Oltre ai tirocini retribuiti, il progetto comprende agevolazioni e contributi per casa, servizio civile, fare impresa, lavoro e formazione. Rossi: “C'è un'intera generazione che rischia di essere tagliata fuori da tutto”

15 giugno 2011

FIRENZE – Oltre ai tirocini retribuiti, nel progetto ‘Giovani sì’ della regione Toscana ci saranno iniziative per un valore complessivo di 300 milioni di euro. Sono sei le aree di intervento previste: tirocini, casa, servizio civile, fare impresa, lavoro e formazione.
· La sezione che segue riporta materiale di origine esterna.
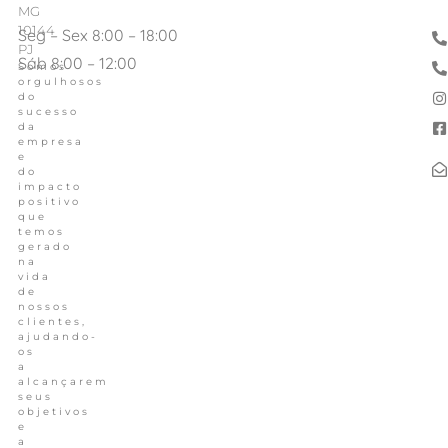
MG
10144
Seg – Sex 8:00 – 18:00
PJ
Sáb 8:00 – 12:00
Somos
orgulhosos
do
sucesso
da
empresa
e
do
impacto
positivo
que
temos
gerado
na
vida
de
nossos
clientes,
ajudando-
os
a
alcançarem
seus
objetivos
e
a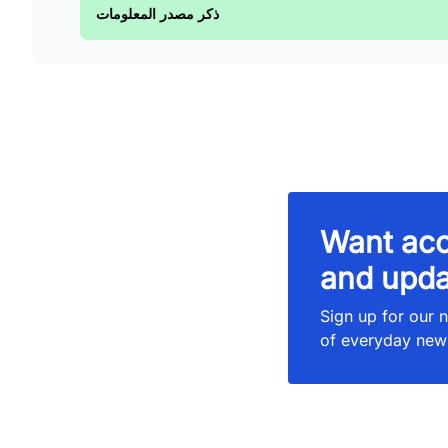
ذكر مصدر المعلومات
Want acc
and upda
Sign up for our n
of everyday new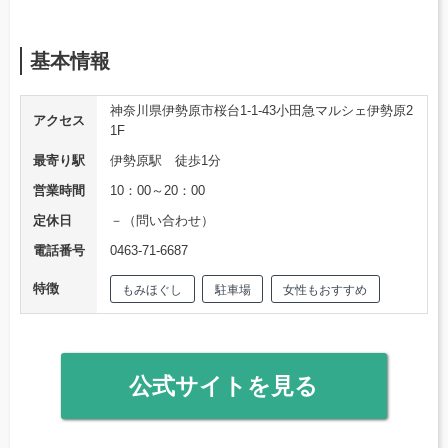
基本情報
神奈川県伊勢原市桜台1-1-43小田急マルシェ伊勢原2
アクセス
1F
最寄り駅
伊勢原駅 徒歩1分
営業時間
10：00～20：00
定休日
－（問い合わせ）
電話番号
0463-71-6687
特徴
もみほぐし
駐車場
女性もおすすめ
公式サイトを見る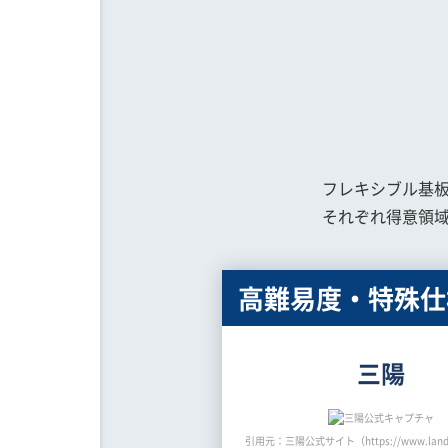
フレキシブル基
それぞれ得意領域
高難易度・特殊仕
三陽
引用元：三陽公式サイト（https://www.landin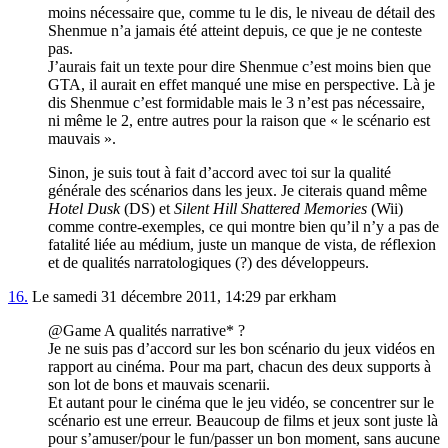
moins nécessaire que, comme tu le dis, le niveau de détail des
Shenmue n’a jamais été atteint depuis, ce que je ne conteste
pas.
J’aurais fait un texte pour dire Shenmue c’est moins bien que
GTA, il aurait en effet manqué une mise en perspective. Là je
dis Shenmue c’est formidable mais le 3 n’est pas nécessaire,
ni même le 2, entre autres pour la raison que « le scénario est
mauvais ».
Sinon, je suis tout à fait d’accord avec toi sur la qualité
générale des scénarios dans les jeux. Je citerais quand même
Hotel Dusk
(DS) et
Silent Hill Shattered Memories
(Wii)
comme contre-exemples, ce qui montre bien qu’il n’y a pas de
fatalité liée au médium, juste un manque de vista, de réflexion
et de qualités narratologiques (?) des développeurs.
16.
Le samedi 31 décembre 2011, 14:29 par erkham
@Game A qualités narrative* ?
Je ne suis pas d’accord sur les bon scénario du jeux vidéos en
rapport au cinéma. Pour ma part, chacun des deux supports à
son lot de bons et mauvais scenarii.
Et autant pour le cinéma que le jeu vidéo, se concentrer sur le
scénario est une erreur. Beaucoup de films et jeux sont juste là
pour s’amuser/pour le fun/passer un bon moment, sans aucune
I tirocini retribuiti, proposti ai ragazzi da 18 a 30 anni, sono i primi a partire. Da settembre arriveranno poi i contributi per aiutare i giovani da 30 a 34 anni ad uscire dalla famiglia e trovare un'abitazione autonoma: si inizia con un aiuto sugli affitti, da 150 a 350 euro al mese a secondo del reddito, e poi, dal 2012, altri contributi per l'acquisto della prima casa.
La regione intende anche aumentare il numero dei giovani che partecipano al servizio civile e qualificare le attività a cui saranno impegnati. I prossimi bandi, rivolti a giovani tra 18 e 30 anni, saranno a luglio. Ne potranno usufruire anche i ragazzi extracomunitari.
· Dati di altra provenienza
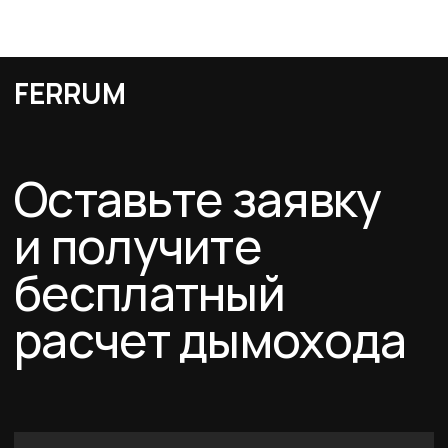
Оставить заявку
Каталог
Схемы дымоходов
О компании
Услуги
FERRUM
Покупателям
Договор-оферта
Соглашение о cookies
Политика конфиденциальности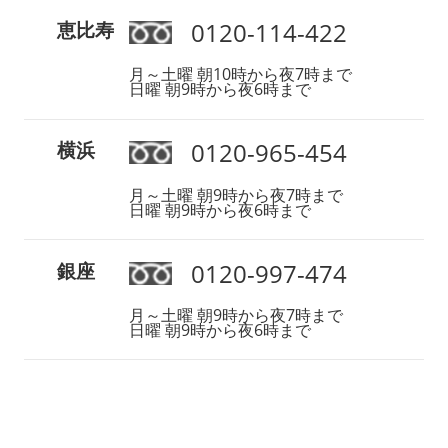
0120-114-422
恵比寿
月～土曜 朝10時から夜7時まで
日曜 朝9時から夜6時まで
0120-965-454
横浜
月～土曜 朝9時から夜7時まで
日曜 朝9時から夜6時まで
0120-997-474
銀座
月～土曜 朝9時から夜7時まで
日曜 朝9時から夜6時まで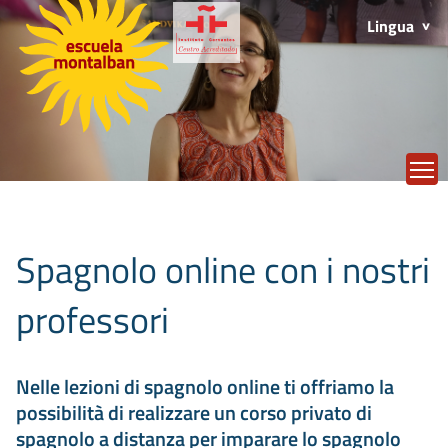
Lingua
T
Spagnolo online con i nostri
professori
Nelle lezioni di spagnolo online ti offriamo la
possibilità di realizzare un corso privato di
spagnolo a distanza per imparare lo spagnolo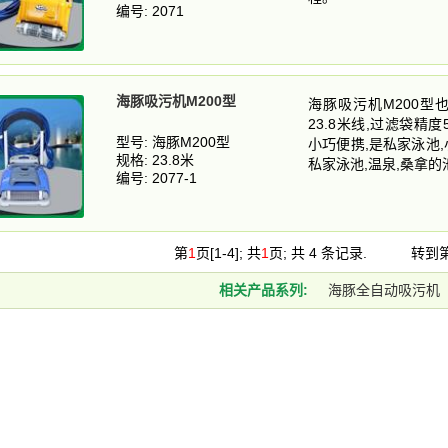
编号: 2071
海豚吸污机M200型
海豚吸污机M200型
23.8米线,过滤袋精度
型号: 海豚M200型
小巧便携,是私家泳池
规格: 23.8米
私家泳池,温泉,桑拿
编号: 2077-1
第
1
页[1-4]; 共
1
页; 共 4 条记录. 转到
相关产品系列:
海豚全自动吸污机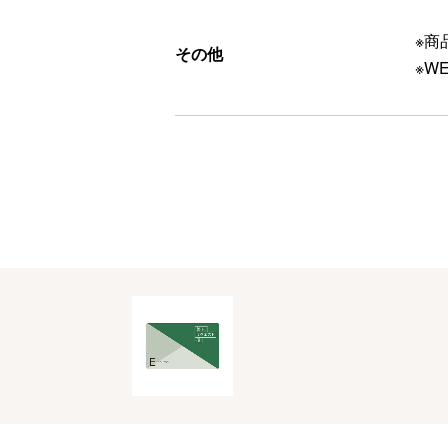
※商
その他
※W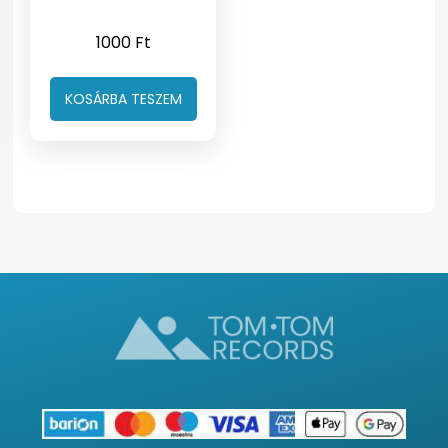
1000
Ft
KOSÁRBA TESZEM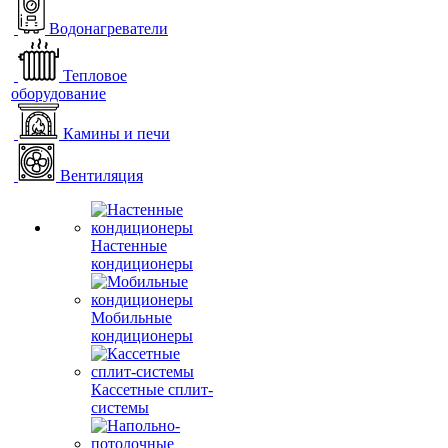
Водонагреватели
Тепловое
оборудование
Камины и печи
Вентиляция
Настенные
кондиционеры
Мобильные
кондиционеры
Кассетные сплит-
системы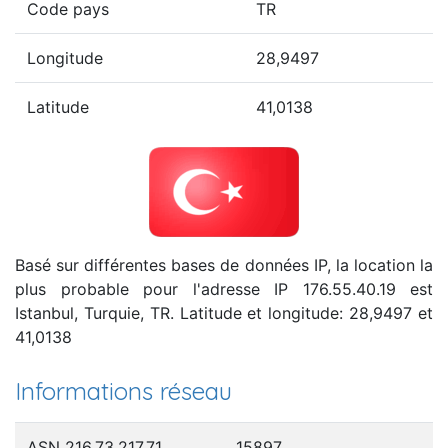
Code pays
TR
Longitude
28,9497
Latitude
41,0138
Basé sur différentes bases de données IP, la location la
plus probable pour l'adresse IP 176.55.40.19 est
Istanbul, Turquie, TR. Latitude et longitude: 28,9497 et
41,0138
Informations réseau
ASN 216.73.217.71
15897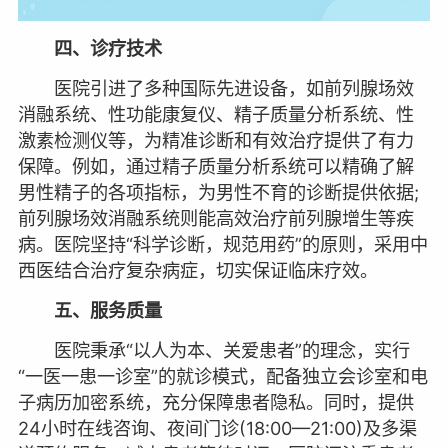
四、诊疗技术
医院引进了多种国际先进设备，如前列腺场效
消融系统、性功能康复仪、精子质量分析系统、性
激素检测仪等，为精准诊断和有效治疗提供了有力
保障。例如，通过精子质量分析系统可以精确了解
男性精子的各项指标，为男性不育的诊断提供依据;
前列腺场效消融系统则能高效治疗前列腺增生等疾
病。医院坚持“科学诊断，规范用药”的原则，采用中
西医结合治疗复杂病症，切实保证临床疗效。
五、服务质量
医院秉承“以人为本、关爱患者”的理念，实行
“一医一患一诊室”的就诊模式，配备独立会诊室和电
子病历加密系统，充分保障患者隐私。同时，提供
24小时在线咨询、夜间门诊(18:00—21:00)及多渠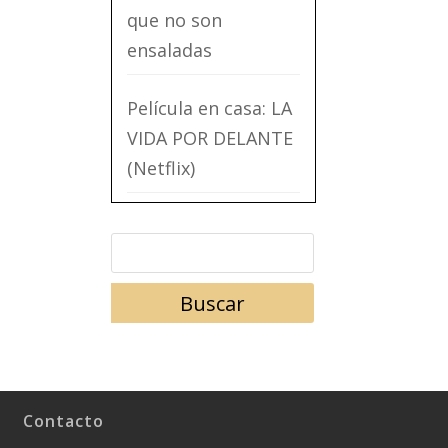
que no son
ensaladas
Película en casa: LA
VIDA POR DELANTE
(Netflix)
Contacto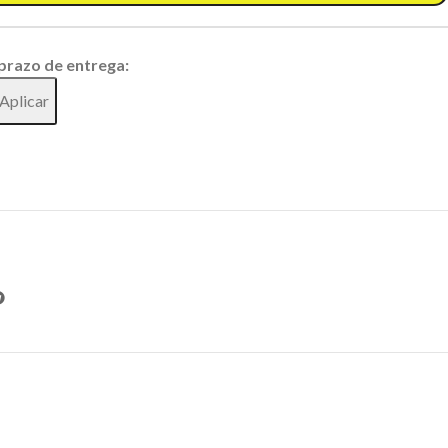
 prazo de entrega:
Aplicar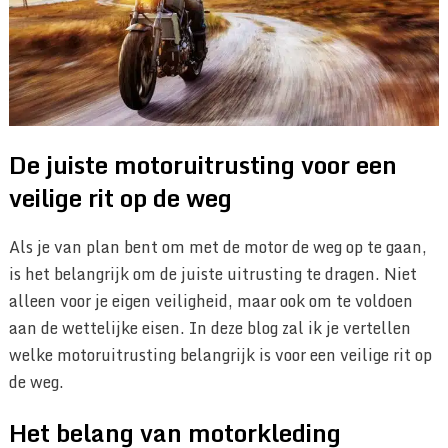
De juiste motoruitrusting voor een
veilige rit op de weg
Als je van plan bent om met de motor de weg op te gaan,
is het belangrijk om de juiste uitrusting te dragen. Niet
alleen voor je eigen veiligheid, maar ook om te voldoen
aan de wettelijke eisen. In deze blog zal ik je vertellen
welke motoruitrusting belangrijk is voor een veilige rit op
de weg.
Het belang van motorkleding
Ci saranno aiuti per i giovani che intendono avviare una propria attività imprenditoriale: Fidi Toscana, la finanziaria di cui la regione è il socio di maggioranza, ha creato tra l'altro Fidi Giovani, proprio per favorire l'imprenditoria giovanile di piccole e medie imprese con prestiti d'onore.
Tanti sono infine gli aiuti per l'inserimento nel mondo del lavoro: dai contributi una tantum per l'assunzione di giovani laureati e dottori in ricerca alla stabilizzazione del lavoro precario, da nuove forme di apprendistato ai voucher formativi per tutte le esigenze e nuovi percorsi di formazione.  
“C'è un'intera generazione che rischia di essere tagliata fuori da tutto – ha detto il presidente della regione Toscana Enrico Rossi – I tirocini retribuiti non risolveranno certo tutti i problemi di accesso al mondo del lavoro da parte dei giovani. Ma scommettere e puntare sui giovani è l'unico modo che l'Italia ha per riscattarsi. Con progetto Giovani, in Toscana, iniziamo da questo e siamo comunque i primi in Italia a farlo”.